(To-do item): A line qualifies if it holds the string "employee". Copy every qualifying line from the records.

Stored data entries:
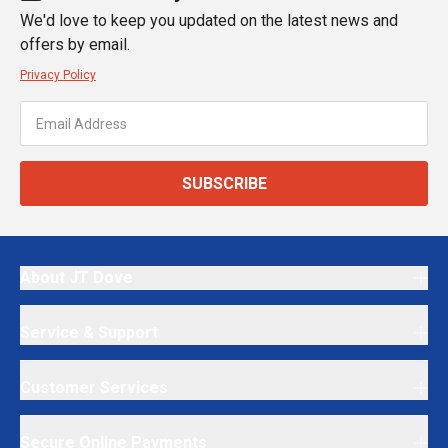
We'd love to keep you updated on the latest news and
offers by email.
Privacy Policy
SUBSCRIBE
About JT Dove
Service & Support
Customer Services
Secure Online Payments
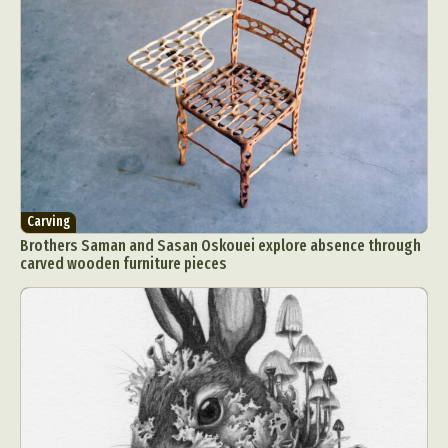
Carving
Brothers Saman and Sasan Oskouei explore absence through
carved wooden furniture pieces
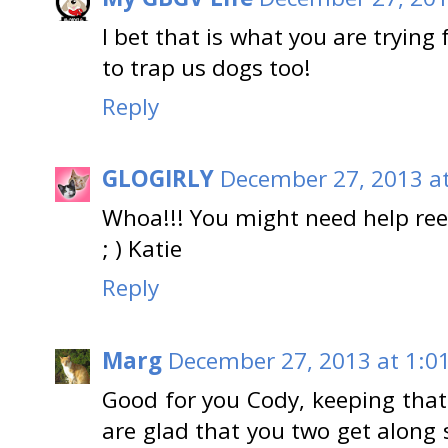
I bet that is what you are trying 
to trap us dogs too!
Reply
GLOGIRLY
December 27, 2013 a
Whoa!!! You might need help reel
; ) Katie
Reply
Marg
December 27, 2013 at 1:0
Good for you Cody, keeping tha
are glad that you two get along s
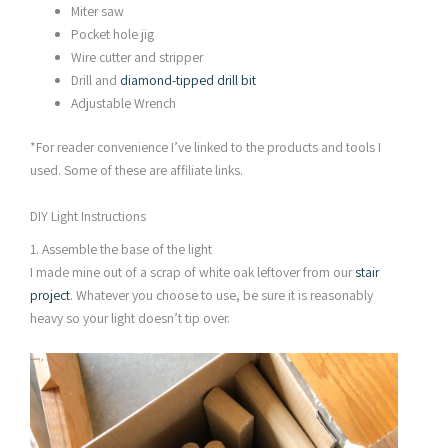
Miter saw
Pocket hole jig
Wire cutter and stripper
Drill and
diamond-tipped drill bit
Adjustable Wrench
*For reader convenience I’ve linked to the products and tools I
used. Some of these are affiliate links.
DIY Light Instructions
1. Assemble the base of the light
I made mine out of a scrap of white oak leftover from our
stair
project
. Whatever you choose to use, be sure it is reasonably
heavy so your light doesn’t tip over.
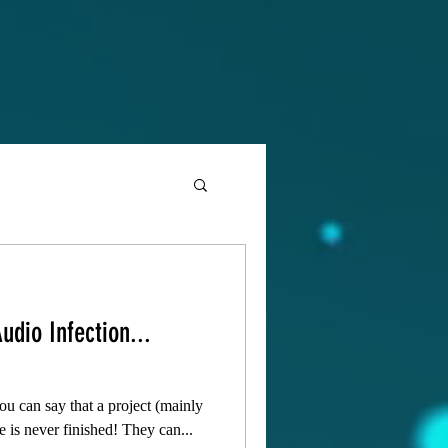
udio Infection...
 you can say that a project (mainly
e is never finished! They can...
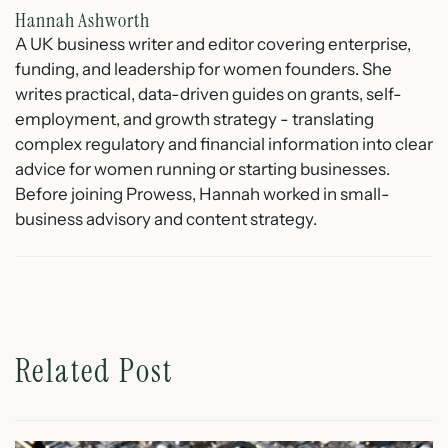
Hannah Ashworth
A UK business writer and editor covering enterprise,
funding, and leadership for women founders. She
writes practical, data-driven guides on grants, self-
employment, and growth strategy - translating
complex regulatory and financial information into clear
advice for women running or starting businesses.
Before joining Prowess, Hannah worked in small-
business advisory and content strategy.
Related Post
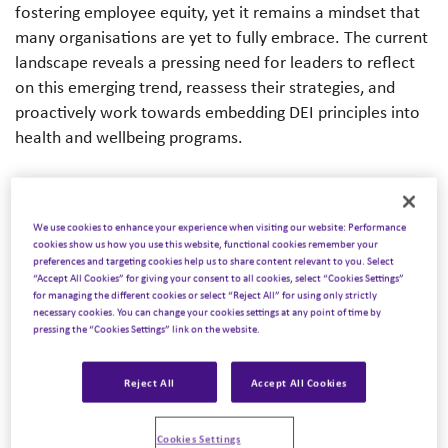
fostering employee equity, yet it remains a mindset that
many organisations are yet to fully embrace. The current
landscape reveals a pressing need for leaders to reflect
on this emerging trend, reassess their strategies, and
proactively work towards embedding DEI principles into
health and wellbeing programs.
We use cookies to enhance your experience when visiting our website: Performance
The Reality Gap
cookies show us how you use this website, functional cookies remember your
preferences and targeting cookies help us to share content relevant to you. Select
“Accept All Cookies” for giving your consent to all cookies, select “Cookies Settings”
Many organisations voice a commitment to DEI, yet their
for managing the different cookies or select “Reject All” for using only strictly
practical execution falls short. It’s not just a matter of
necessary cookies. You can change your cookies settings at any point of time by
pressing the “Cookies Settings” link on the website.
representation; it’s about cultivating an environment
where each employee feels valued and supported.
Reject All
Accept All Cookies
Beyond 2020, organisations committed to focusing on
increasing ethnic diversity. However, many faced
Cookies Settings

(Exercise answer):
fostering employee equity, yet it remains a mindset that
where each employee feels valued and supported.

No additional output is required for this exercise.